Work to be completed. If a line of the data below holds the word "Page", list it.

Provided records.
◆ ◆ ◆ ◆ ◆

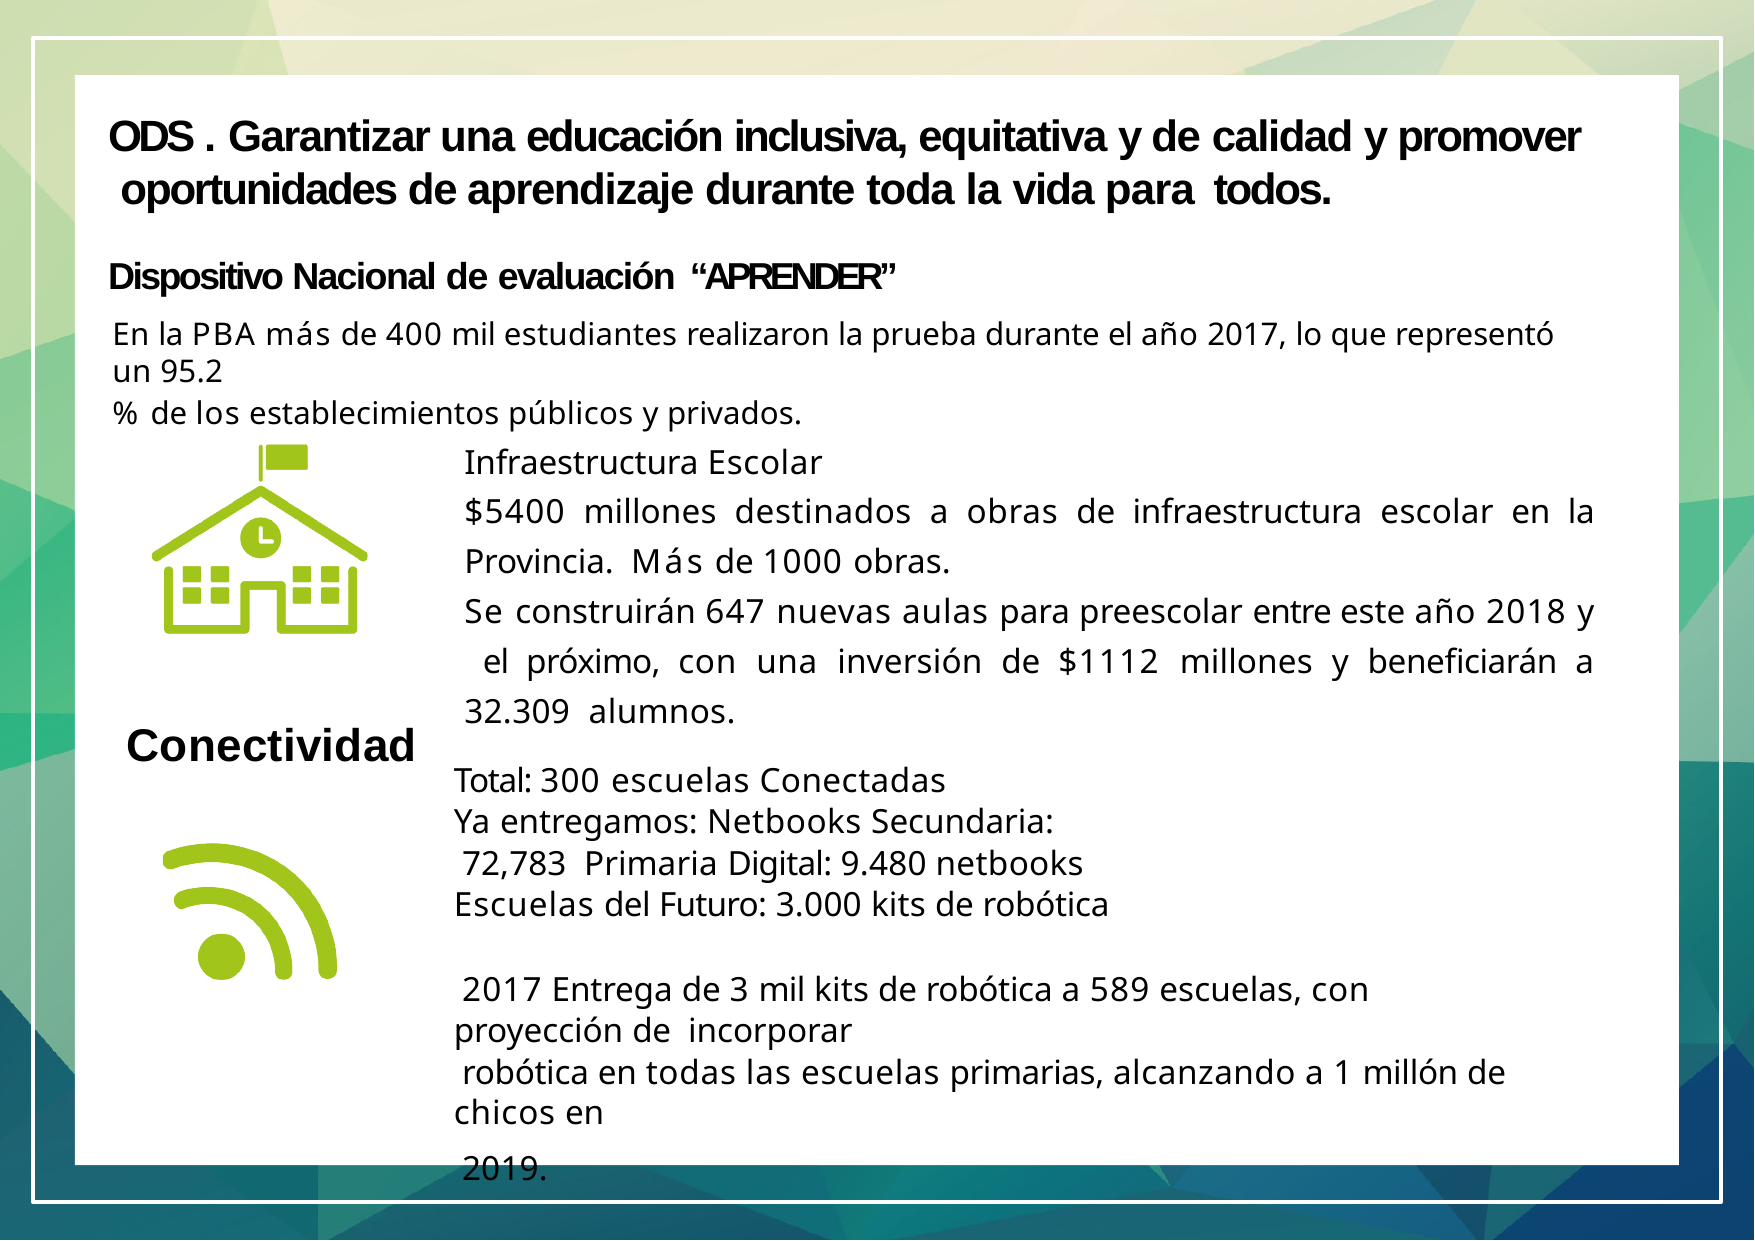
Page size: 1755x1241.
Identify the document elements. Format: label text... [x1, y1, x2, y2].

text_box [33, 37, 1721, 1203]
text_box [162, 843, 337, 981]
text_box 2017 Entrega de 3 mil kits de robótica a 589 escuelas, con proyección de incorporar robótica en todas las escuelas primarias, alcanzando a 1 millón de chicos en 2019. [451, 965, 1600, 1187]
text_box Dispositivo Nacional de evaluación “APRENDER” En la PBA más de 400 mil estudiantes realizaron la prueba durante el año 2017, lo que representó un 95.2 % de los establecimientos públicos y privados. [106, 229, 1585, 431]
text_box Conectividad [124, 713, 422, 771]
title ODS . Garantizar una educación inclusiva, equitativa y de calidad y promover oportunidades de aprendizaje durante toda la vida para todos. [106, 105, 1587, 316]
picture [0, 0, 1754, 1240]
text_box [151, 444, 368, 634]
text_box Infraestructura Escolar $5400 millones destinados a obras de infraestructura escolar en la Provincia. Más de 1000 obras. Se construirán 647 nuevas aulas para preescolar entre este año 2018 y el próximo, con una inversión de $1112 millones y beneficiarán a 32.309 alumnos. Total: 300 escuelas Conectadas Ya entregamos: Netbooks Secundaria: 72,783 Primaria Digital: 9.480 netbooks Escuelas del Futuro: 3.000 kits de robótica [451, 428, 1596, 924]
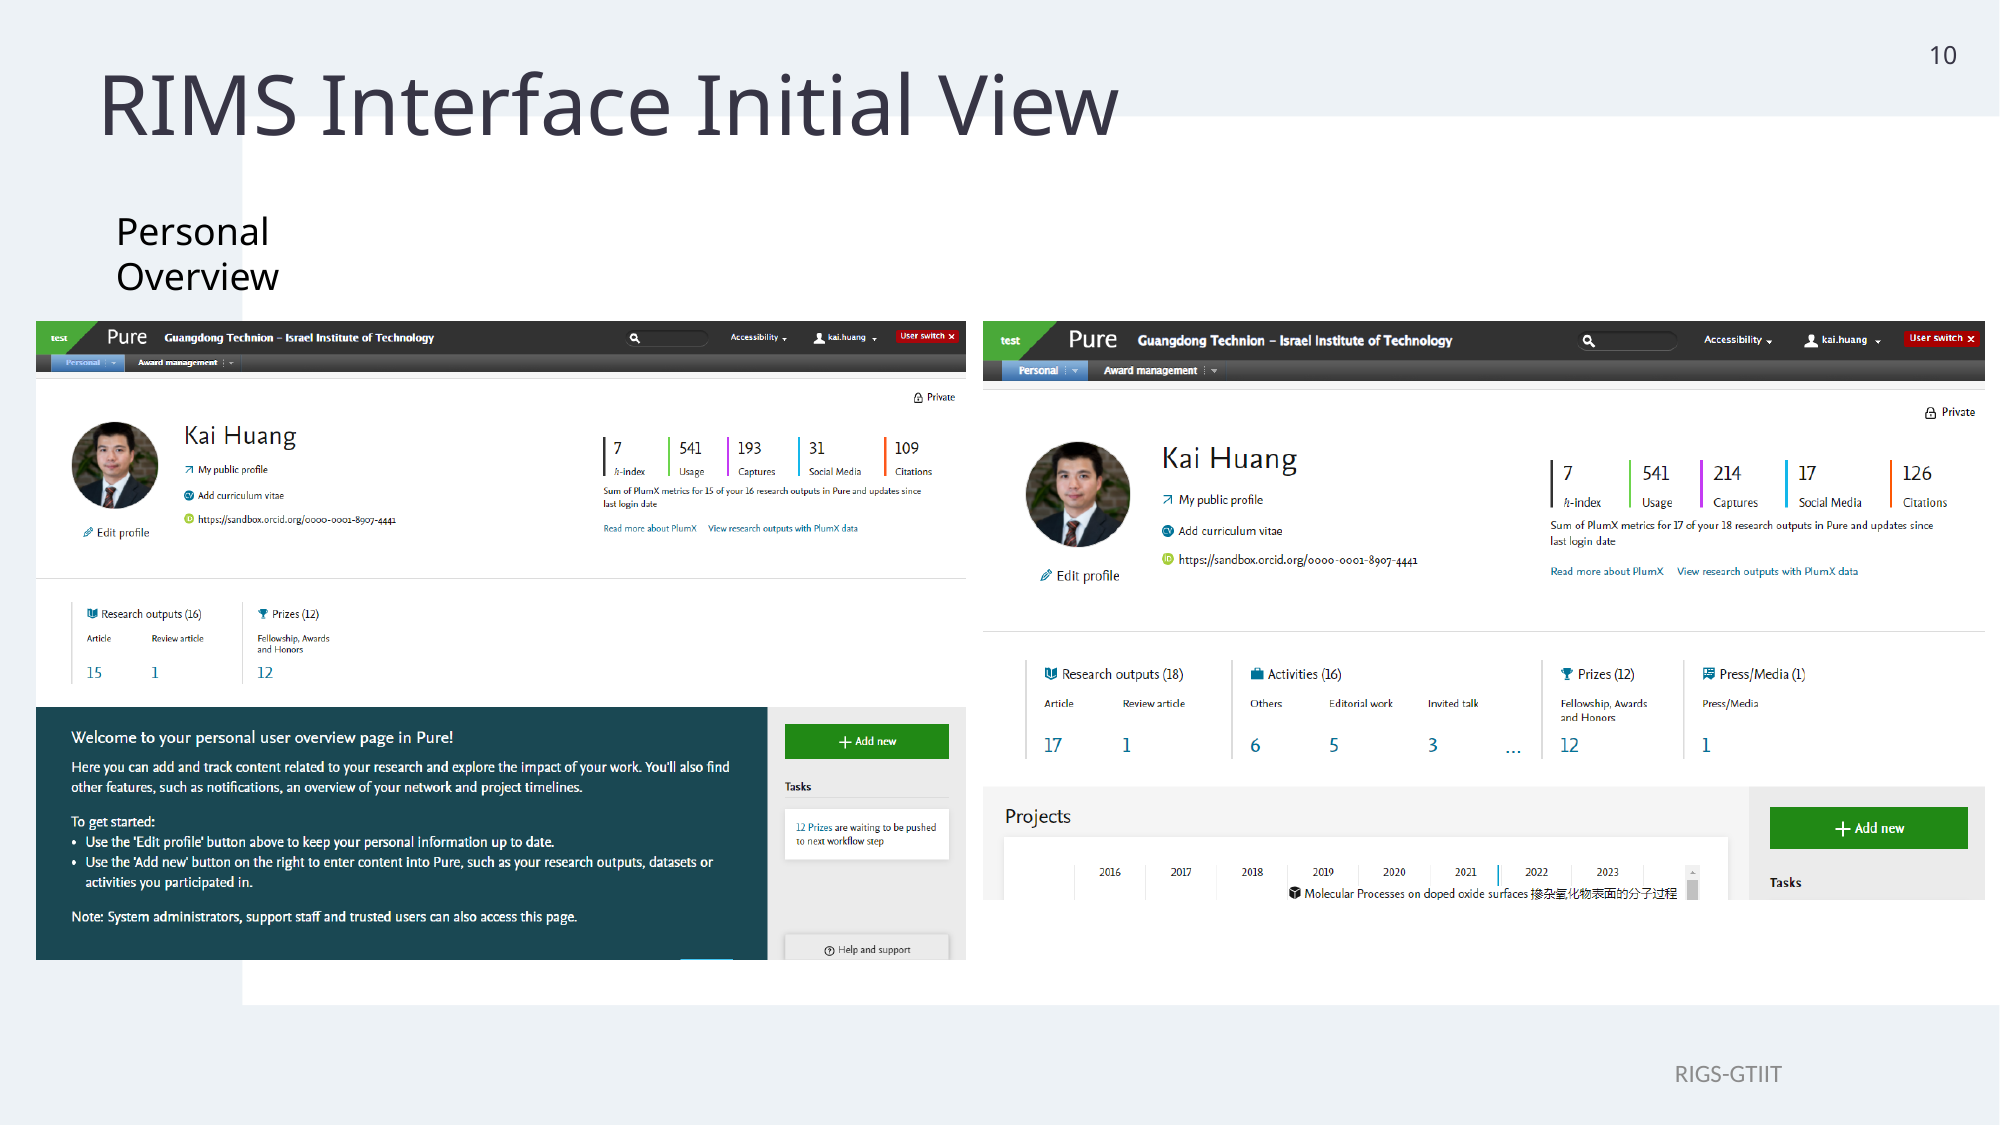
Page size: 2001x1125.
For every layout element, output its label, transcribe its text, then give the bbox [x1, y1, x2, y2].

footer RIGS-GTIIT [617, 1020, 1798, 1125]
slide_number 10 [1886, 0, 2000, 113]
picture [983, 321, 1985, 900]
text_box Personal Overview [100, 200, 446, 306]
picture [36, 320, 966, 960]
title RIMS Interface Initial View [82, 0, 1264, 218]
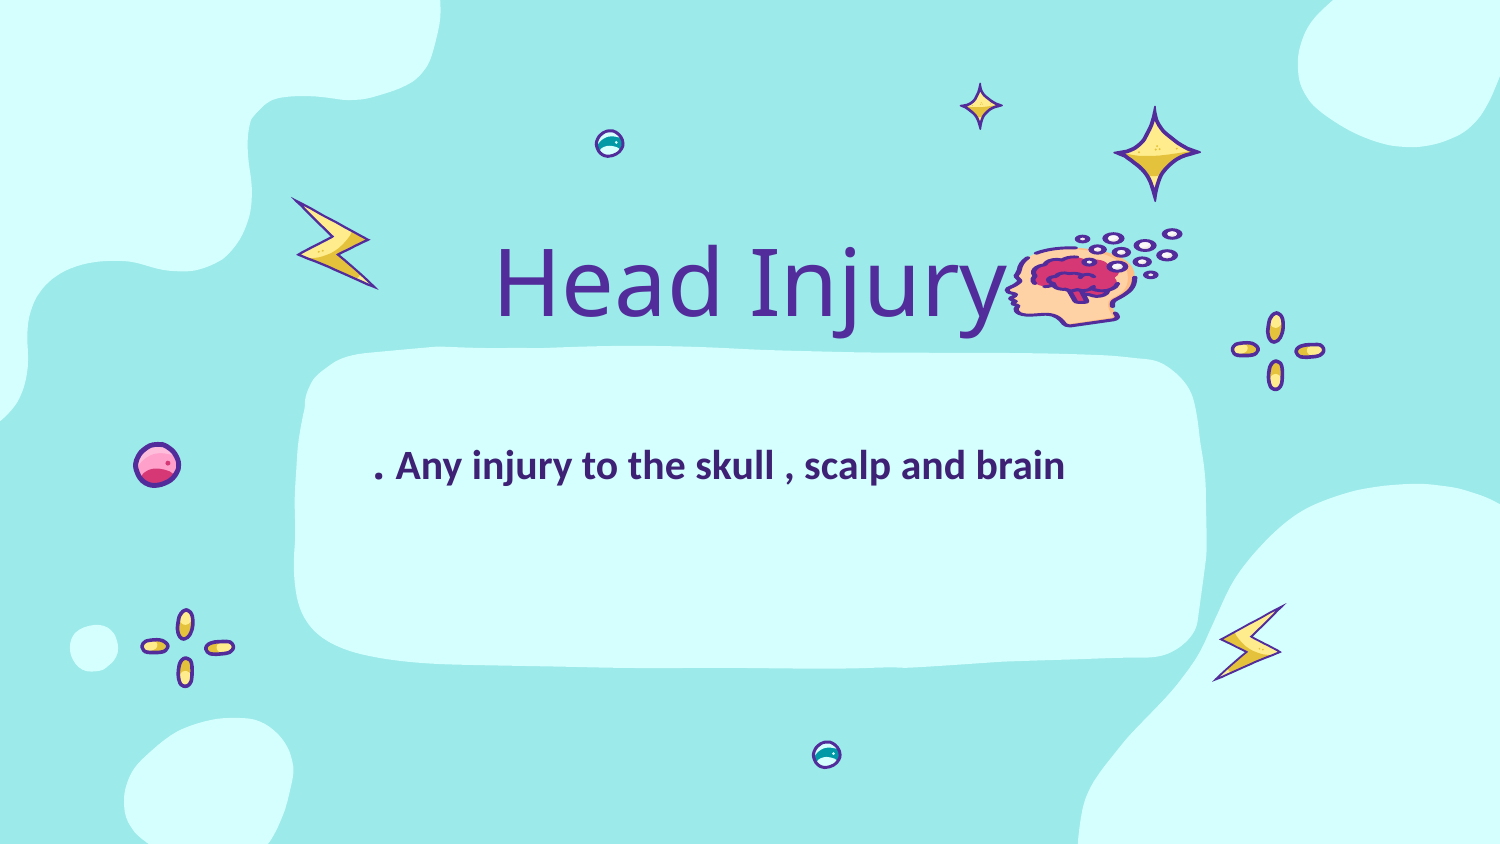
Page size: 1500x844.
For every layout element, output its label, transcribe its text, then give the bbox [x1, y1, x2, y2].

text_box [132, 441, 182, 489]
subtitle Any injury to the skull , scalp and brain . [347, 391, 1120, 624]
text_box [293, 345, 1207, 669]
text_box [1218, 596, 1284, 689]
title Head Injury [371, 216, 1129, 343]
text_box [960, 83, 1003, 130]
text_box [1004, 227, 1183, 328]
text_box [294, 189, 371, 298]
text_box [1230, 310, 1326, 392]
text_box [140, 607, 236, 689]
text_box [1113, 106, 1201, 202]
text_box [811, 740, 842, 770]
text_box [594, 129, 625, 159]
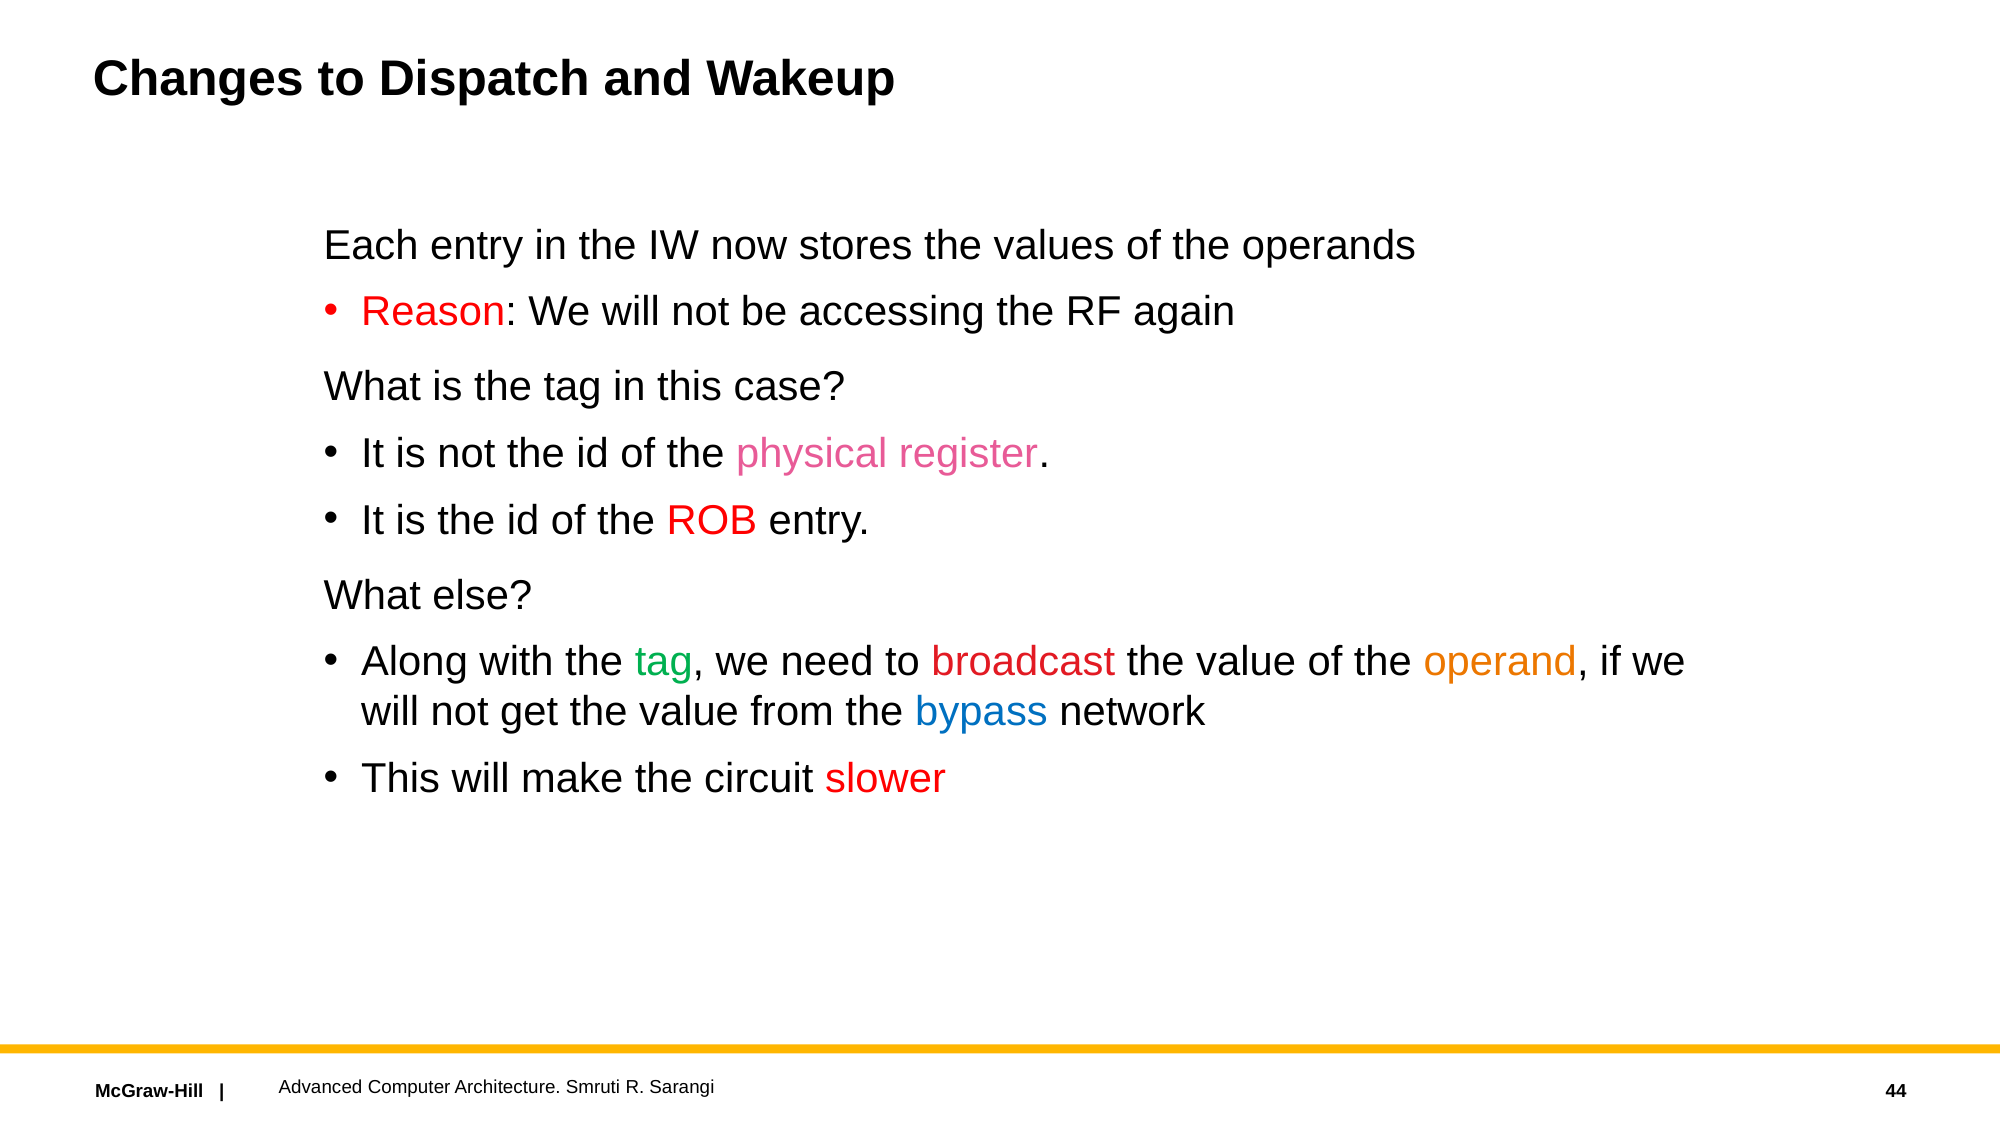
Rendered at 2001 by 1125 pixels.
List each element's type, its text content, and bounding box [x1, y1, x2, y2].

◆ ◆ ◆ ◆ ◆

Solution.
Page size: 1755x1241.
Page size: 2001x1125.
Page size: 1500x844.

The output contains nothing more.